Appendix H Limitation

The main goal of this work is to present a data quality audit by gaining an in-depth understanding of the various types of hallucination in both gold and machine-generated responses. We do not investigate the root causes of hallucination in the models. Also, we limit our analysis to only English Benchmarks.

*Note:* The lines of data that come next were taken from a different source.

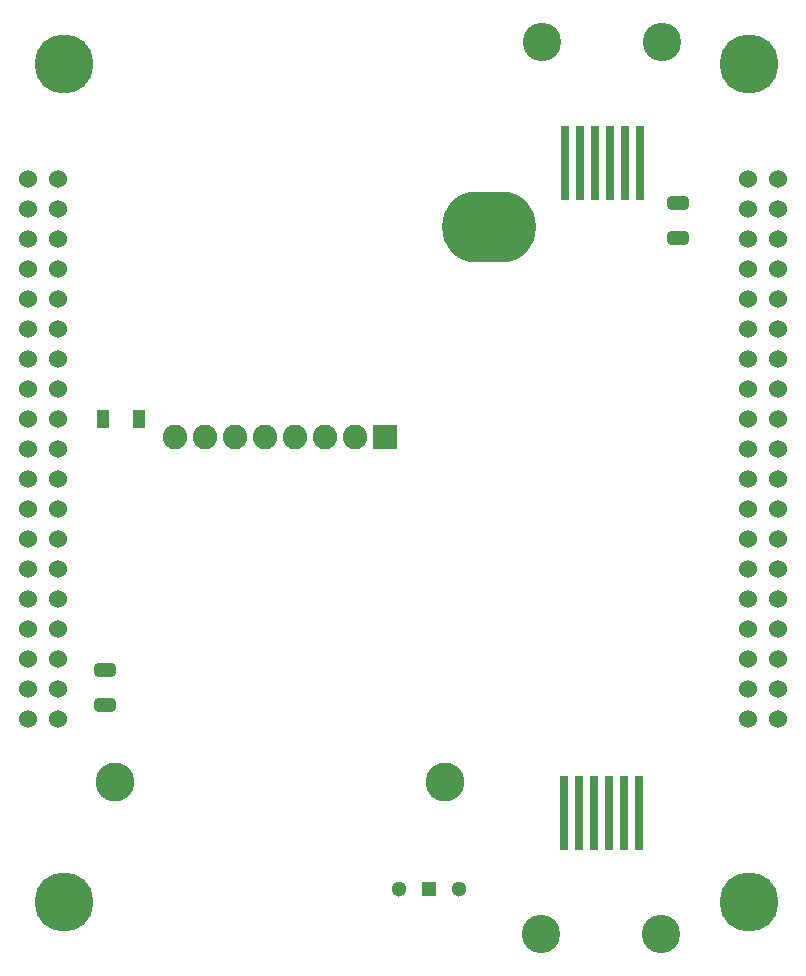
<source format=gbr>
%TF.GenerationSoftware,KiCad,Pcbnew,9.0.2*%
%TF.CreationDate,2025-07-03T17:47:08+02:00*%
%TF.ProjectId,PCB_accueil_STM,5043425f-6163-4637-9565-696c5f53544d,rev?*%
%TF.SameCoordinates,Original*%
%TF.FileFunction,Soldermask,Bot*%
%TF.FilePolarity,Negative*%
%FSLAX46Y46*%
G04 Gerber Fmt 4.6, Leading zero omitted, Abs format (unit mm)*
G04 Created by KiCad (PCBNEW 9.0.2) date 2025-07-03 17:47:08*
%MOMM*%
%LPD*%
G01*
G04 APERTURE LIST*
G04 Aperture macros list*
%AMRoundRect*
0 Rectangle with rounded corners*
0 $1 Rounding radius*
0 $2 $3 $4 $5 $6 $7 $8 $9 X,Y pos of 4 corners*
0 Add a 4 corners polygon primitive as box body*
4,1,4,$2,$3,$4,$5,$6,$7,$8,$9,$2,$3,0*
0 Add four circle primitives for the rounded corners*
1,1,$1+$1,$2,$3*
1,1,$1+$1,$4,$5*
1,1,$1+$1,$6,$7*
1,1,$1+$1,$8,$9*
0 Add four rect primitives between the rounded corners*
20,1,$1+$1,$2,$3,$4,$5,0*
20,1,$1+$1,$4,$5,$6,$7,0*
20,1,$1+$1,$6,$7,$8,$9,0*
20,1,$1+$1,$8,$9,$2,$3,0*%
G04 Aperture macros list end*
%ADD10C,5.000000*%
%ADD11C,3.250000*%
%ADD12R,0.760000X6.350000*%
%ADD13RoundRect,0.250000X0.650000X-0.325000X0.650000X0.325000X-0.650000X0.325000X-0.650000X-0.325000X0*%
%ADD14O,8.000000X6.000000*%
%ADD15R,1.300000X1.300000*%
%ADD16C,1.300000*%
%ADD17R,1.000000X1.600000*%
%ADD18RoundRect,0.250000X-0.650000X0.325000X-0.650000X-0.325000X0.650000X-0.325000X0.650000X0.325000X0*%
%ADD19C,3.302000*%
%ADD20RoundRect,0.101600X-0.939800X0.939800X-0.939800X-0.939800X0.939800X-0.939800X0.939800X0.939800X0*%
%ADD21C,2.082800*%
%ADD22C,1.524000*%
G04 APERTURE END LIST*
D10*
%TO.C,1PIN*%
X86411000Y-131745460D03*
%TD*%
D11*
%TO.C,J1*%
X126917400Y-58951800D03*
X137077400Y-58951800D03*
D12*
X128822400Y-69176800D03*
X130092400Y-69176800D03*
X131362400Y-69176800D03*
X132632400Y-69176800D03*
X133902400Y-69176800D03*
X135172400Y-69176800D03*
%TD*%
D13*
%TO.C,R2*%
X89895000Y-115020460D03*
X89895000Y-112070460D03*
%TD*%
D14*
%TO.C,*%
X122395000Y-74545460D03*
%TD*%
D11*
%TO.C,J2*%
X137011000Y-134405460D03*
X126851000Y-134405460D03*
D12*
X135106000Y-124180460D03*
X133836000Y-124180460D03*
X132566000Y-124180460D03*
X131296000Y-124180460D03*
X130026000Y-124180460D03*
X128756000Y-124180460D03*
%TD*%
D10*
%TO.C,1PIN*%
X144411000Y-131745460D03*
%TD*%
%TO.C,1PIN*%
X86411000Y-60741060D03*
%TD*%
D15*
%TO.C,S1*%
X117367000Y-130609460D03*
D16*
X119907000Y-130609460D03*
X114827000Y-130609460D03*
%TD*%
D17*
%TO.C,D1*%
X89781200Y-90833060D03*
X92781200Y-90833060D03*
%TD*%
D18*
%TO.C,R1*%
X138395000Y-72545460D03*
X138395000Y-75495460D03*
%TD*%
D19*
%TO.C,J3*%
X118687800Y-121554360D03*
X90747800Y-121554360D03*
D20*
X113607800Y-92344360D03*
D21*
X111067800Y-92344360D03*
X108527800Y-92344360D03*
X105987800Y-92344360D03*
X103447800Y-92344360D03*
X100907800Y-92344360D03*
X98367800Y-92344360D03*
X95827800Y-92344360D03*
%TD*%
D22*
%TO.C,CN7*%
X83411000Y-70525460D03*
X85951000Y-70525460D03*
X83411000Y-73065460D03*
X85951000Y-73065460D03*
X83411000Y-75605460D03*
X85951000Y-75605460D03*
X83411000Y-78145460D03*
X85951000Y-78145460D03*
X83411000Y-80685460D03*
X85951000Y-80685460D03*
X83411000Y-83225460D03*
X85951000Y-83225460D03*
X83411000Y-85765460D03*
X85951000Y-85765460D03*
X83411000Y-88305460D03*
X85951000Y-88305460D03*
X83411000Y-90845460D03*
X85951000Y-90845460D03*
X83411000Y-93385460D03*
X85951000Y-93385460D03*
X83411000Y-95925460D03*
X85951000Y-95925460D03*
X83411000Y-98465460D03*
X85951000Y-98465460D03*
X83411000Y-101005460D03*
X85951000Y-101005460D03*
X83411000Y-103545460D03*
X85951000Y-103545460D03*
X83411000Y-106085460D03*
X85951000Y-106085460D03*
X83411000Y-108625460D03*
X85951000Y-108625460D03*
X83411000Y-111165460D03*
X85951000Y-111165460D03*
X83411000Y-113705460D03*
X85951000Y-113705460D03*
X83411000Y-116245460D03*
X85951000Y-116245460D03*
%TD*%
%TO.C,CN10*%
X144371000Y-70525460D03*
X146911000Y-70525460D03*
X144371000Y-73065460D03*
X146911000Y-73065460D03*
X144371000Y-75605460D03*
X146911000Y-75605460D03*
X144371000Y-78145460D03*
X146911000Y-78145460D03*
X144371000Y-80685460D03*
X146911000Y-80685460D03*
X144371000Y-83225460D03*
X146911000Y-83225460D03*
X144371000Y-85765460D03*
X146911000Y-85765460D03*
X144371000Y-88305460D03*
X146911000Y-88305460D03*
X144371000Y-90845460D03*
X146911000Y-90845460D03*
X144371000Y-93385460D03*
X146911000Y-93385460D03*
X144371000Y-95925460D03*
X146911000Y-95925460D03*
X144371000Y-98465460D03*
X146911000Y-98465460D03*
X144371000Y-101005460D03*
X146911000Y-101005460D03*
X144371000Y-103545460D03*
X146911000Y-103545460D03*
X144371000Y-106085460D03*
X146911000Y-106085460D03*
X144371000Y-108625460D03*
X146911000Y-108625460D03*
X144371000Y-111165460D03*
X146911000Y-111165460D03*
X144371000Y-113705460D03*
X146911000Y-113705460D03*
X144371000Y-116245460D03*
X146911000Y-116245460D03*
%TD*%
D10*
%TO.C,1PIN*%
X144411000Y-60745460D03*
%TD*%
D14*
%TO.C,*%
X122395000Y-74545460D03*
%TD*%
M02*

</source>
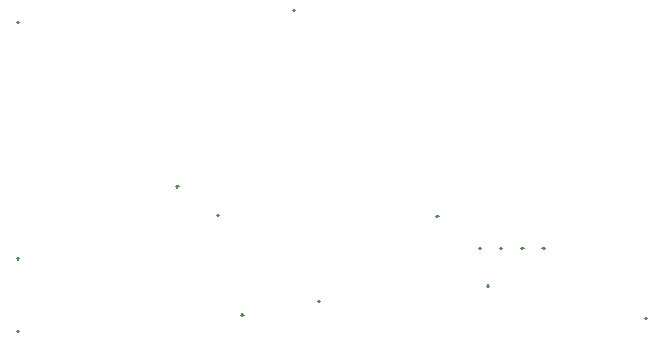
<source format=gbr>
%TF.GenerationSoftware,Altium Limited,Altium Designer,20.0.13 (296)*%
G04 Layer_Color=128*
%FSLAX26Y26*%
%MOIN*%
%TF.FileFunction,Drillmap*%
%TF.Part,Single*%
G01*
G75*
%TA.AperFunction,NonConductor*%
%ADD93C,0.005000*%
D93*
X388780Y62402D02*
X396654D01*
X392717Y58465D02*
Y66339D01*
X2482284Y106244D02*
X2490157D01*
X2486220Y102307D02*
Y110181D01*
X1393701Y161417D02*
X1401575D01*
X1397638Y157480D02*
Y165354D01*
X1137795Y116976D02*
X1145669D01*
X1141732Y113039D02*
Y120913D01*
X1955610Y213835D02*
X1963484D01*
X1959547Y209899D02*
Y217773D01*
X388780Y304189D02*
X396654D01*
X392717Y300252D02*
Y308126D01*
X1057087Y448819D02*
X1064961D01*
X1061024Y444882D02*
Y452756D01*
X1310236Y1131890D02*
X1318110D01*
X1314173Y1127953D02*
Y1135827D01*
X921260Y544291D02*
X929134D01*
X925197Y540354D02*
Y548228D01*
X1787402Y445276D02*
X1795276D01*
X1791339Y441339D02*
Y449213D01*
X2000000Y338976D02*
X2007874D01*
X2003937Y335039D02*
Y342913D01*
X1929134Y338976D02*
X1937008D01*
X1933071Y335039D02*
Y342913D01*
X388780Y1091535D02*
X396654D01*
X392717Y1087598D02*
Y1095472D01*
X2141732Y338976D02*
X2149606D01*
X2145669Y335039D02*
Y342913D01*
X2070866Y338976D02*
X2078740D01*
X2074803Y335039D02*
Y342913D01*
%TF.MD5,f97668cc078d1bbc01e78e1228746c28*%
M02*

</source>
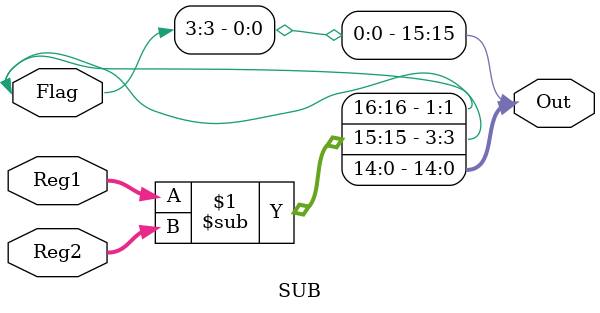
<source format=v>
module SUB (Reg1, Reg2, Out, Flag);

input [15:0] Reg1, Reg2;
input [3:0] Flag; //N,Z,C,V

output[15:0] Out;

assign {Flag[1], Out} = Reg1 - Reg2;

assign Flag[0] = (({Flag[1],Out[15]} == 2'b01)|| ({Flag[1],Out[15]} == 2'b10));

assign Flag[2] = (Out == 0);

assign Flag[3] = (Out[15] == 1'b1);

endmodule

</source>
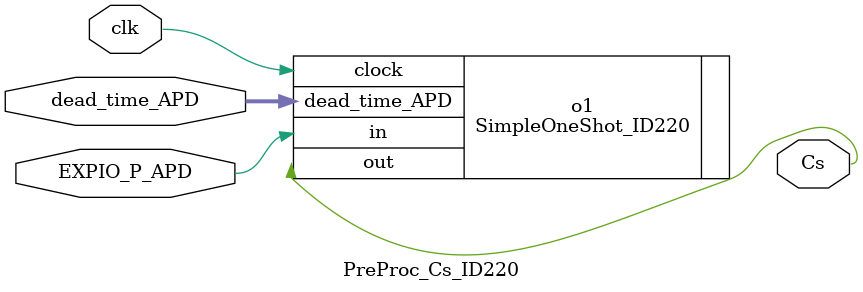
<source format=v>
`timescale 1ns / 1ps


module PreProc_Cs_ID220(
input clk,
input  EXPIO_P_APD,
output  Cs,
input [7:0] dead_time_APD
);
SimpleOneShot_ID220 o1  (
    .clock(clk), 
    .in(EXPIO_P_APD), 
    .out(Cs),
    .dead_time_APD(dead_time_APD)
    );
endmodule

</source>
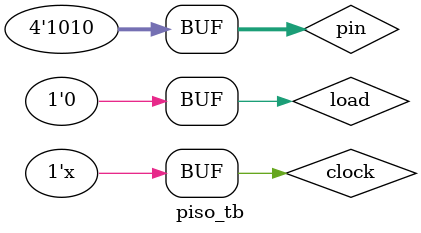
<source format=v>
/* 

 PISO : A piso shift register is used to change the data from parallel to serial form 
 each are situated with counter of flip flop 
This shift register includes three connections only the PI (parallel i/p), PO (parallel o/p) & the CLK signal.

*/
`timescale 1ns/1ps

module piso(clock,pin,sout,load);
input [3:0] pin;
input clock,load; 
output reg sout;
reg [3:0] temp= 0; 
always @(posedge clock)
begin 
if(load)
temp <= pin ; 
else 
begin 
sout <= temp[3];
temp <= {temp[2:0],1'b0}; 
end
end
endmodule

module piso_tb(); 
reg clock,load; 
reg[3:0] pin; 
wire sout; 
piso dut(.clock(clock),.pin(pin),.sout(sout),.load(load));

initial
begin
$monitor("pin = %b, sout = %b, load = %b",pin,sout,load);
end

initial 
begin 
clock =0;
pin = 4'b1010; 
load = 1'b1; 
#10;
load = 1'b0; 
#50
load = 1'b1; 
#10;
load = 1'b0; 
end
always #5 clock =~ clock; 
endmodule
</source>
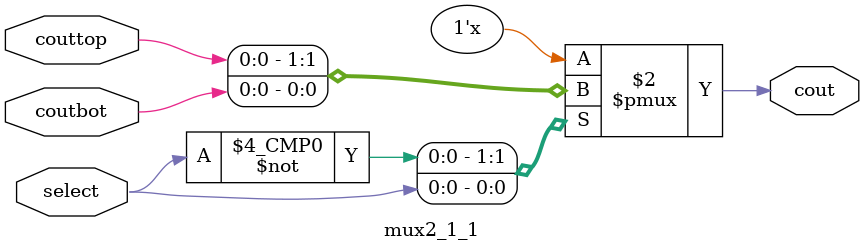
<source format=sv>
module mux2_1_1 (input logic couttop, coutbot, select, output logic cout);

		// 2 bit parallel multiplexer implemented using case statement
		always_comb
		begin
				unique case(select)
						1'b0	:	cout <= couttop;
						1'b1	:	cout <= coutbot;
				endcase
		end
		
		
endmodule 
</source>
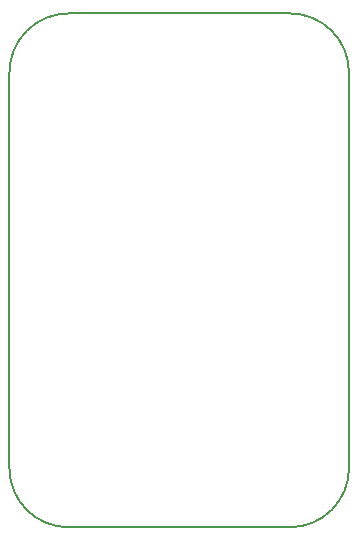
<source format=gm1>
G04 #@! TF.FileFunction,Profile,NP*
%FSLAX46Y46*%
G04 Gerber Fmt 4.6, Leading zero omitted, Abs format (unit mm)*
G04 Created by KiCad (PCBNEW 4.0.2-stable) date 26.07.2016 22:42:36*
%MOMM*%
G01*
G04 APERTURE LIST*
%ADD10C,0.300000*%
%ADD11C,0.150000*%
G04 APERTURE END LIST*
D10*
D11*
X134500000Y-156500000D02*
X134500000Y-123000000D01*
X110750000Y-161500000D02*
X129500000Y-161500000D01*
X105750000Y-123000000D02*
X105750000Y-156500000D01*
X129500000Y-118000000D02*
X110750000Y-118000000D01*
X105750000Y-156500000D02*
G75*
G03X110750000Y-161500000I5000000J0D01*
G01*
X129500000Y-161500000D02*
G75*
G03X134500000Y-156500000I0J5000000D01*
G01*
X134500000Y-123000000D02*
G75*
G03X129500000Y-118000000I-5000000J0D01*
G01*
X110750000Y-118000000D02*
G75*
G03X105750000Y-123000000I0J-5000000D01*
G01*
M02*

</source>
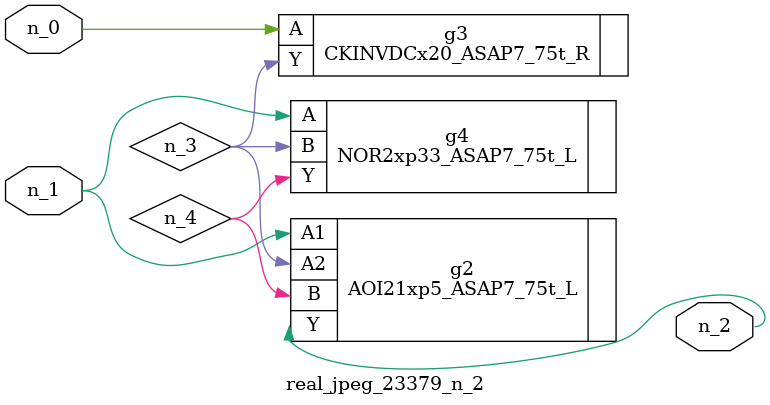
<source format=v>
module real_jpeg_23379_n_2 (n_1, n_0, n_2);

input n_1;
input n_0;

output n_2;

wire n_4;
wire n_3;

CKINVDCx20_ASAP7_75t_R g3 ( 
.A(n_0),
.Y(n_3)
);

AOI21xp5_ASAP7_75t_L g2 ( 
.A1(n_1),
.A2(n_3),
.B(n_4),
.Y(n_2)
);

NOR2xp33_ASAP7_75t_L g4 ( 
.A(n_1),
.B(n_3),
.Y(n_4)
);


endmodule
</source>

Future studies can extend our work to explore the main causes of hallucination in the models and study the problem of hallucination in multilingual datasets.

Appendix I Hallucination in CMU-DoG and TopicalChat

Figure 3 shows the hallucination breakdown in CMU-DoG and TopicalChat benchamrks.

Appendix J Hallucinated Human-Human Responses

Table 7 contains hallucinated gold responses from WoW, CMU-DoG and TopicalChat.

Appendix K Breakdown of BEGIN and VRM in Machine-generated Responses

Figure 6, 7 and 8 display the distribution of BEGIN and VRM in GPT2, DoHA and CTRL trained on the three benchmark.

Appendix L Machine-generated Responses

Table 6 contains a sample of generated responses from GPT2, DoHA and CTRL on the WoW and CMU-DoG.

(a) GPT2 responses
(b) DoHA responses
(c) CTRL responses
Figure 6: Breakdown of BEGIN classes and VRM speech acts on WoW machine-generated responses.
(a) GPT2 responses
(b) DoHA responses
(c) CTRL responses
Figure 7: Breakdown of BEGIN classes and VRM speech acts on CMU-DoG machine-generated responses.
(a) GPT2 responses
(b) DoHA responses
(c) CTRL responses
Figure 8: Breakdown of BEGIN classes and VRM speech acts on Topical machine-generated responses.